History
Iran's aviation industry infrastructure was by and large established in the 1930s, at the time of the Shah Reza Pahlavi, where the German Junkers & Co Aviation provided the foreign expertise and assistance. The industry was later expanded in the 1970s in the reign of Shah Muhammad Reza Pahlavi, benefiting from the boosted oil revenues. Not only did the Shah order vast quantities of America’s most advanced weapons, he was also acquiring the capability to produce them in Iran. Under a multibillion-dollar industrialisation programme, the Shah commissioned US arms firms to build entire weapons factories from scratch in Iran. Thus Bell Helicopter (a division of Textron, Inc.) was building a factory to produce Model-214 helicopters in Isfahan. Northrop was also a joint partner in Iran Aircraft Industries, inc., which maintained many of the US military aircraft sold to Iran and was expected to produce aircraft components and eventually complete planes. These efforts represented a large share of US industrial involvement in Iran, and were a centrepiece of the Shah’s efforts to develop modern, high-technology industries.

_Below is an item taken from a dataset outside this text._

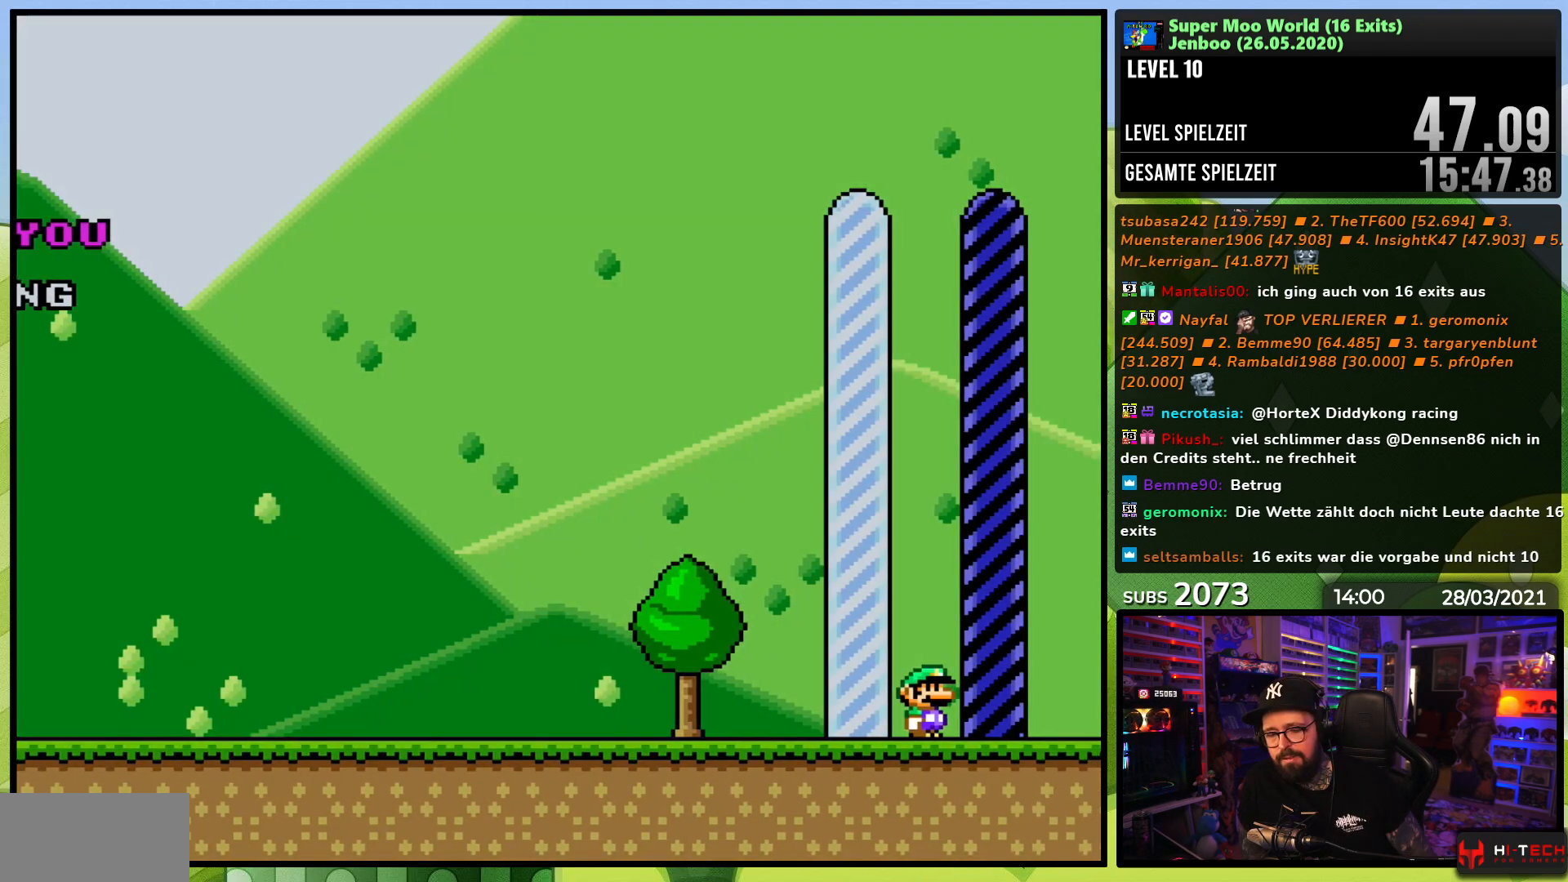
{"buttons": [], "events": []}
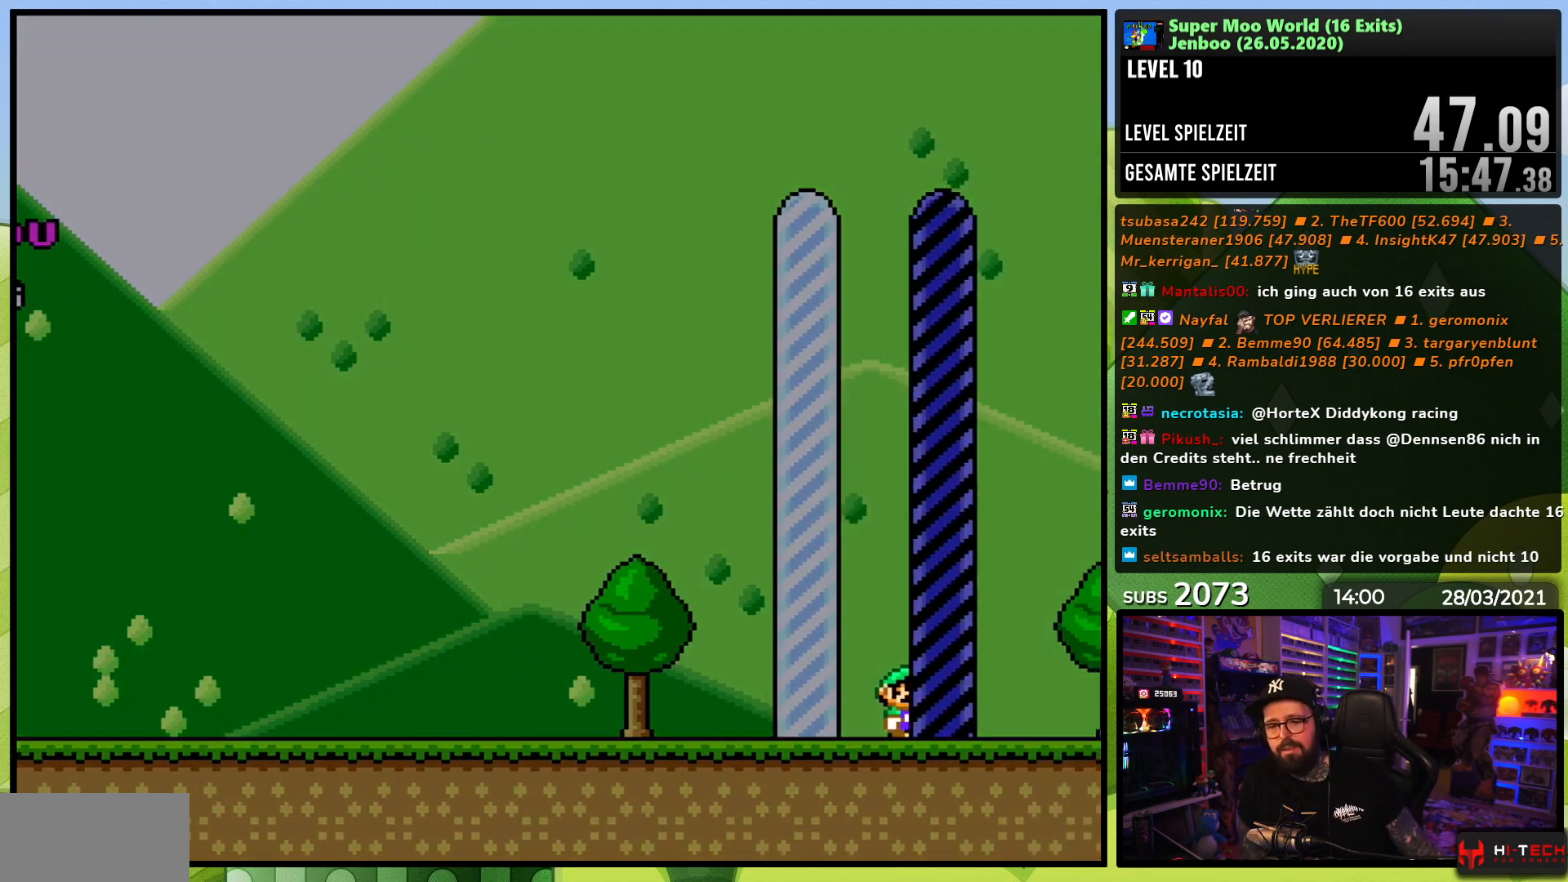
{"buttons": [], "events": []}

After western sanctions following the Iranian Revolution, the general official policy of Iranian government changed from having the best available in the world to being able to manufacture independently in order to meet domestic needs, specially of technological products and therefore becoming "sanction-proof". In no other field this urgency was higher than aeronautics. Therefore Iran has avoided the need to purchase better western aircraft available to it from time to time in favor of inferior ones that could be manufactured in Iran through arrangements of purchasing licenses and technologies as well as reverse-engineering parts, mostly to avoid situations that Iran has gone through during 1980s till now by not being able to maintain what it had due to domestic technological starvation.